By Josh Friedman || Contributing Writer 

photo courtesy of commons.wikimedia.org

 

As March Madness “marches” on, the labor that athletes endure on behalf of their schools 

continues as well. The two teams in the finals of the tournament will have played six games. Those players, along with their opposition on the road to victory, have dedicated the entire month of March, and really their entire collegiate careers, to their respective programs. These “student athletes,” with the expectations placed upon them, often get only a fraction of the educational experience promised. While some receive full scholarships, those who do not face a very difficult and unpredictable college experience. With the demanding structure of NCAA Division 1 athletics, a billion dollar industry, why must the students remain unpaid?

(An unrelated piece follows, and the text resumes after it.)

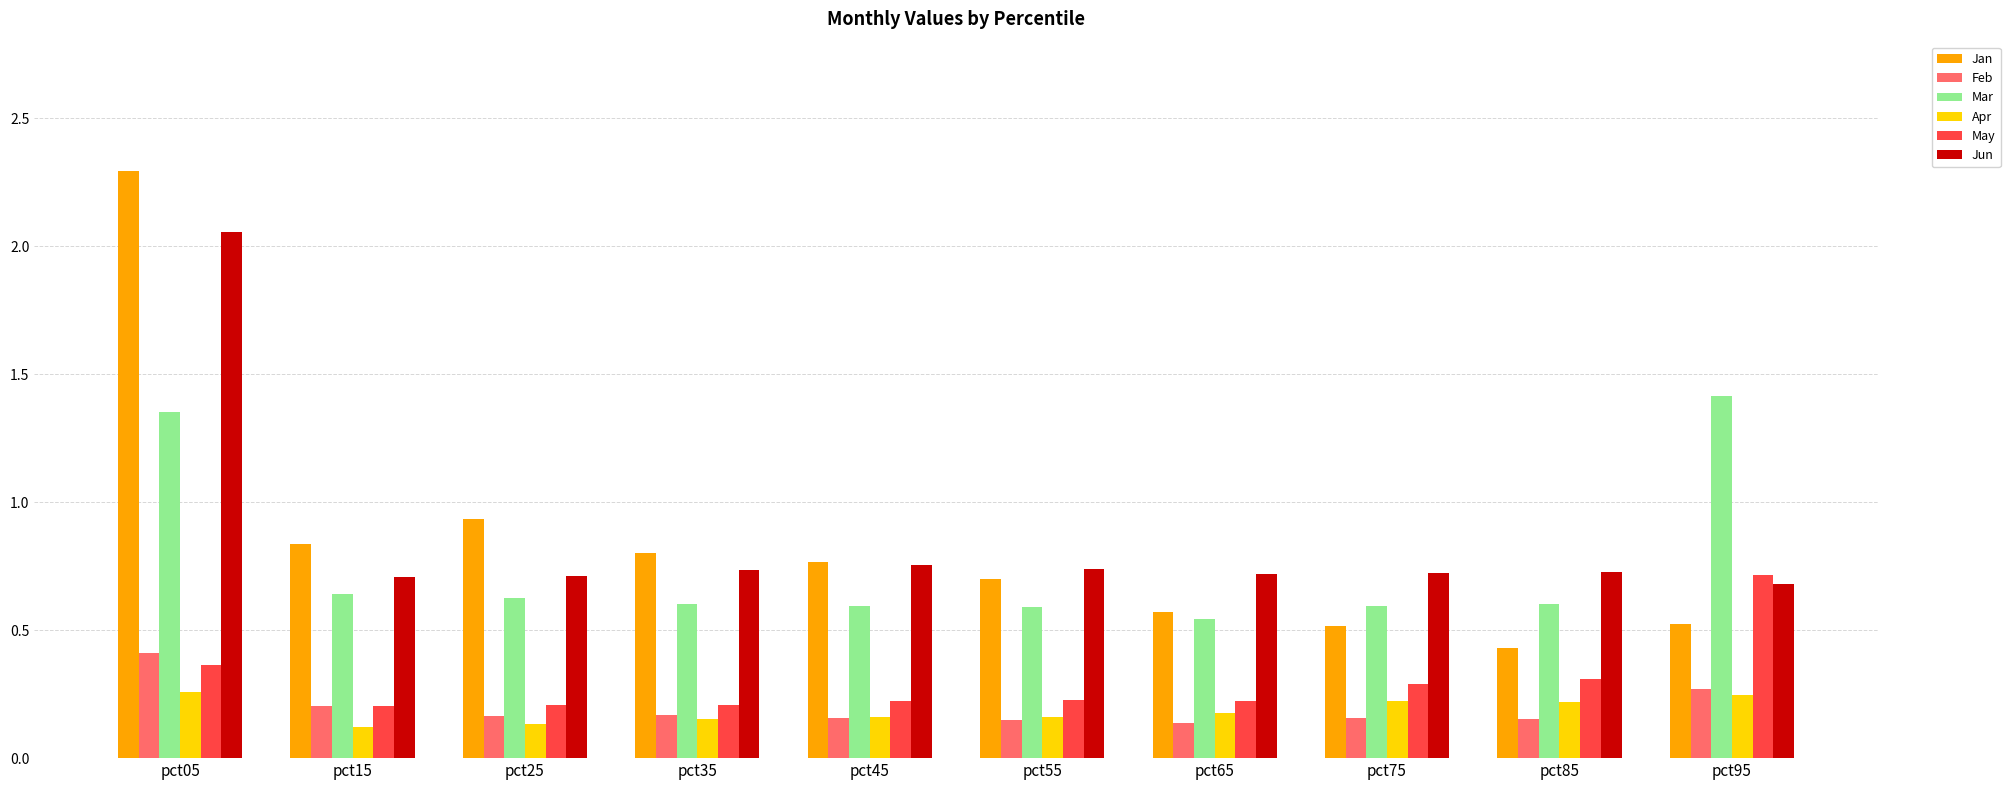

Which label corresponds to the largest value in the chart?

pct05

My first grievance with the NCAA is the artfully crafted label of “Student Athletes.” Repeated throughout every commercial, the student athlete was a name created to maintain and afirm the amature status attached to all college athletes. “Amateur competition is a bedrock principle of college athletics and the NCAA. Maintaining amateurism is crucial to preserving an academic environment in which acquiring a quality education is the first priority,” the NCAA official website states. If so, then it is disconcerting that there have been so many scandals regarding the academic performance of many Division 1 athletic programs. Perhaps most notably would be the incident during which students from the University of North Carolina were enrolled in fake essay-based courses to guarantee their academic eligibility. In an effort to prevent any form of corruption within their organization, the NCAA has became far more corrupt.

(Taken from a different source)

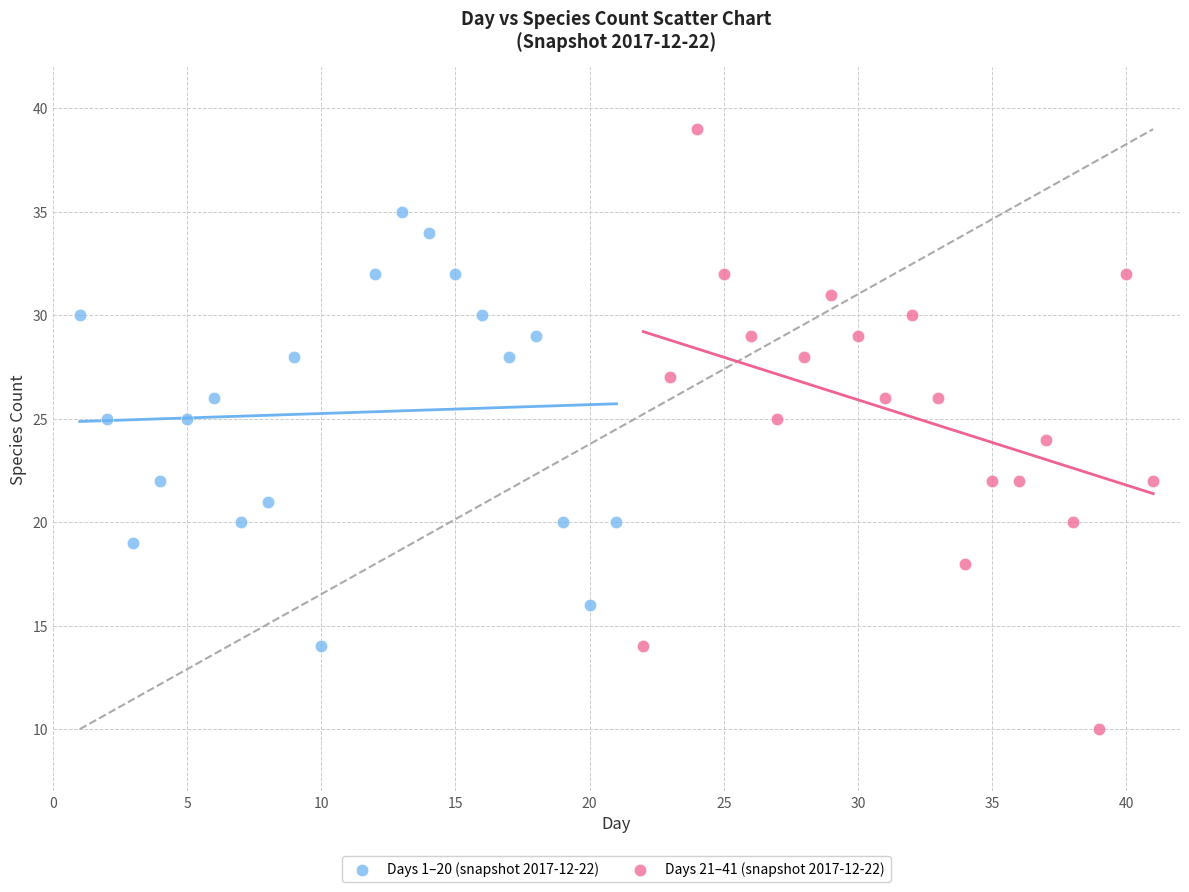

What are all the series names shown in the legend?

Days 1–20 (snapshot 2017-12-22), Days 21–41 (snapshot 2017-12-22)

Protected by an incredible amount of red tape, the NCAA’s current legislation keeps student athletes from receiving the compensation they deserve. I agree that if schools could bid for their recruits, the spirit and integrity of the game would disappear. It is okay for a student to select a school based on the amount of scholarship offered, because a college education is incredibly expensive. While being an eyecatching athlete can help one gain entry into a prestigious university, efforts to maintain one’s scholarship could be futile if a player is injured. In this situation, the school cannot expel the student, but is within its right to pull the scholarship.

In many cases, the athletic scholarships are their only means of retaining a student. A player from a low income family could see a full scholarship as an incredible blessing, but there is a great risk of losing everything from an injury. At least in professional sports, an injured player is placed on paid injury reserve or bought out of the remainder of their contract. While the average yearly salary of a NCAA coach is $1.64 million, students receive no direct payment from the school. Is it necessary to set aside such large funds for the coach and reject setting aside any portion for the players?

By no means do I endorse the establishment of bidding wars for recruits. A school should not be able to offer six figure salaries to students. To introduce something like that to the sport would, without question, tarnish the integrity of the game. Students would make commitments to programs that offered the most money. But what if the NCAA introduced a mandatory set hourly wage for all athletes in Division 1 programs? Perhaps then students could receive their due compensation and the NCAA could avoid a risk of further corruption. Schedules for the current Division 1 athletic programs are incredibly demanding, leaving very little time in the day to devote to academics. Introducing set hourly wages would require schools to budget how many hours during the day the student athletes devote to their teams. Students would get their much needed break from their athletics. That said, it is not my job to implement these wages. It is not my job to help the NCAA work out a means of resolving their incredibly unjust policy. It is just my job to speak up and say that the system, in its present state, exploits its athletes. This controversy has made its way into the spotlight of college athletics. If there is any hope of action, we, as loving fans of these sports, must continue to express our discontent.